We began with a photoshoot.

I digitally processed one of the better images into seven discrete layers:

Over the course of five camp days, I projected each layer independently for kids to outline and paint on canvas hung from the wall. Registration marks were used to line everything up.

Then we stretched the canvas on a frame, ready for the show.

So it was pretty cool. And I got the kids to call me Jono. The painting looked very fine from a distance and I think the boys were into the program. Of course we did a bunch of other stuff. We made signs and banners. One day I chopped up a bit of branch from an apple tree and we made medallions. Located in Sonoma County at a Seventh Day Adventist boarding school on the banks of the Russian River, the setting was a nicer than summer camps I remember but the food a lot worse. A huge thanks to EB, Camp Director Claire, and Jess the counselor.

Functional, realistic, and things that work.

Tuesday, July 24th, 2012


I recently spent two weeks as destroyer-in-residence at the Breg-man family workshop in Santa Cruz, California, a wonderful coastal town with a seemingly inexhaustible supply of dreadlocked caucausions and aesthetically perfect fences.  Here are some of the items I completed during my time there.

Hillside Supperclub sign: Fabricated from reclaimed wood and carbon steel.  Screenprint to follow.

An armada of steel frames: For my imminent invasion of a gallery near you.

I must acknowledge the huge amount of assistance from Jonathan.  Without loads of his smithing assistance, this would not have been possible and  I would probably be in the hospital with third degree burns.  But not him:

[flv:welding.flv 320 240]

The results are displayed in an easy-to-understand document.

Monday, July 2nd, 2012

I wanted to write more about these mystery tiles.  They are a study for a large series that I am preparing, in which each one of these connected, free associative phrases gets its own treatment.  The so called treatment I am envisioning is a conceptual piece with a lot of working parts not shown here, but the backbone is this succession of wordplay.

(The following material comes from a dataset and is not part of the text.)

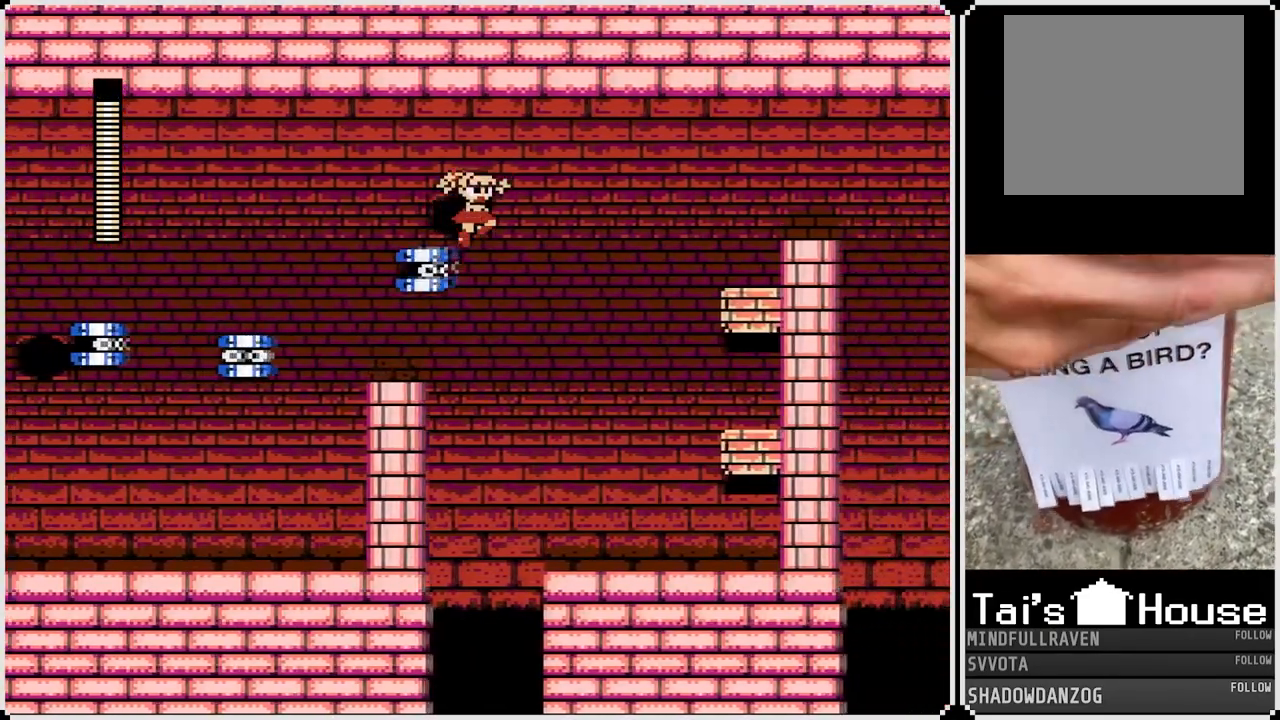
{"buttons": ["DPAD_RIGHT"], "left_stick": "center", "right_stick": "center", "events": [[100, "CROSS", "up"], [167, "SQUARE", "up"]]}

(All of this is being prepared in parallel with a wordplay-based exhibition I am planning with a group of collaborators .  If all goes well, it might happen in July 2013. )

For now, this study was a way of giving the phrases a physical manifestation, to see what they looked like on a wall.

I am pretty happy with it.  The phrases are still subject to change and I would welcome any feedback from devoted colleagues.  In particular, I don’t know about “something retarded.”  I was hoping to sort of reclaim the word from it’s more uncomely usages, instead presenting it as the converse to the previous “something to quickly convince someone of something.”  But I don’t know if it plays right.  I need outside impressions, I think.